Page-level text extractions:
────

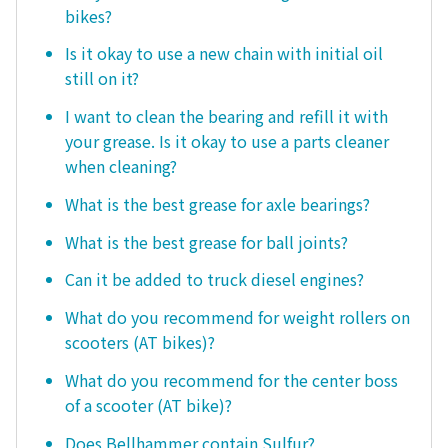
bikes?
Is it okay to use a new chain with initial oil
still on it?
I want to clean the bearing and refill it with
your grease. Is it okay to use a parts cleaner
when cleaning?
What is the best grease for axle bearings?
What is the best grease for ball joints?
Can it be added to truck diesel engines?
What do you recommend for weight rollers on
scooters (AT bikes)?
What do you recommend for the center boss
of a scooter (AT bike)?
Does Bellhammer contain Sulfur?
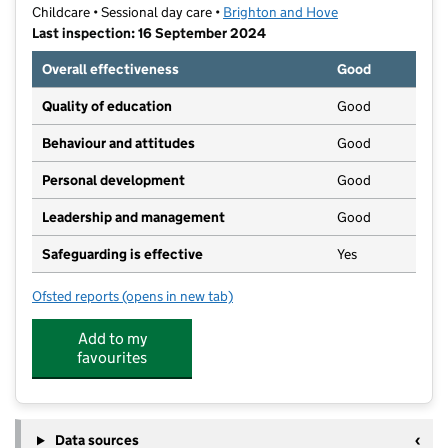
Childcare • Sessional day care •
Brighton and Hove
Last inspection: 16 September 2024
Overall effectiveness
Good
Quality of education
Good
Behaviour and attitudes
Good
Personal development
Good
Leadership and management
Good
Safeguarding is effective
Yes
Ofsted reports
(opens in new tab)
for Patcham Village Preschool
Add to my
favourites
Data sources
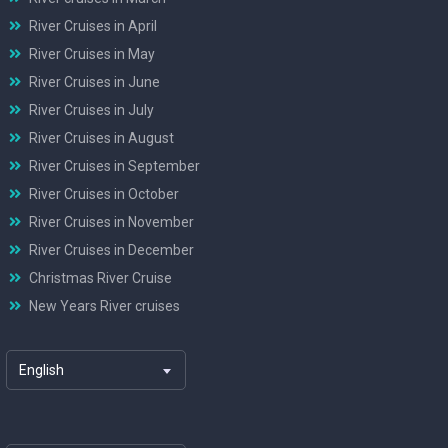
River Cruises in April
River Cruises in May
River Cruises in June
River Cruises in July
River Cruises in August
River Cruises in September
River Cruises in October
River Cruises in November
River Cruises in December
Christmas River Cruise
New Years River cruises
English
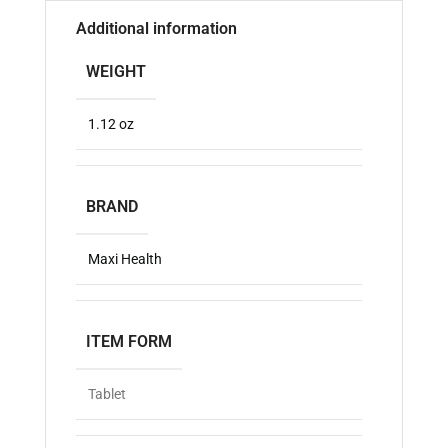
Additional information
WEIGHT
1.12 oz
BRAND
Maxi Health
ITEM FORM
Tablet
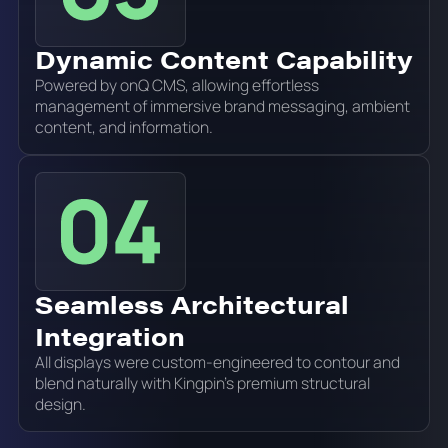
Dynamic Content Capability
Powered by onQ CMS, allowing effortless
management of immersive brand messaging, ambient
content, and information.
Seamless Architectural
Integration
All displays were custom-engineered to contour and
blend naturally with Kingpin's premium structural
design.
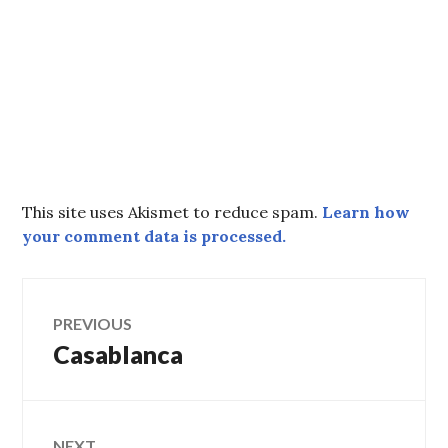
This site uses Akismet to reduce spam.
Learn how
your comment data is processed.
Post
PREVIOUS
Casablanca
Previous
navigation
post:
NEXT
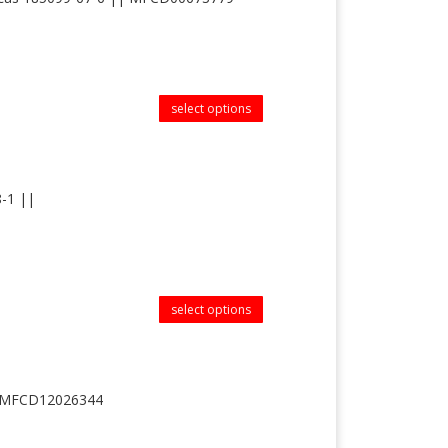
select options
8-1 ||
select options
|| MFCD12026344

────

* **Exercise brief**
Please retype the data exactly as it appears, but without any of its pictures.

* **Exercise output**
bikes?
Is it okay to use a new chain with initial oil
still on it?
I want to clean the bearing and refill it with
your grease. Is it okay to use a parts cleaner
when cleaning?
What is the best grease for axle bearings?
What is the best grease for ball joints?
Can it be added to truck diesel engines?
What do you recommend for weight rollers on
scooters (AT bikes)?
What do you recommend for the center boss
of a scooter (AT bike)?
Does Bellhammer contain Sulfur?
Childcare • Sessional day care •
Brighton and Hove
Last inspection: 16 September 2024
Overall effectiveness
Good
Quality of education
Good
Behaviour and attitudes
Good
Personal development
Good
Leadership and management
Good
Safeguarding is effective
Yes
Ofsted reports
(opens in new tab)
for Patcham Village Preschool
Add to my
favourites
Data sources
River Cruises in April
River Cruises in May
River Cruises in June
River Cruises in July
River Cruises in August
River Cruises in September
River Cruises in October
River Cruises in November
River Cruises in December
Christmas River Cruise
New Years River cruises
English
Additional information
WEIGHT
1.12 oz
BRAND
Maxi Health
ITEM FORM
Tablet
Dynamic Content Capability
Powered by onQ CMS, allowing effortless
management of immersive brand messaging, ambient
content, and information.
Seamless Architectural
Integration
All displays were custom-engineered to contour and
blend naturally with Kingpin's premium structural
design.
This site uses Akismet to reduce spam.
Learn how
your comment data is processed.
Post
PREVIOUS
Casablanca
Previous
navigation
post:
NEXT
select options
8-1 ||
select options
|| MFCD12026344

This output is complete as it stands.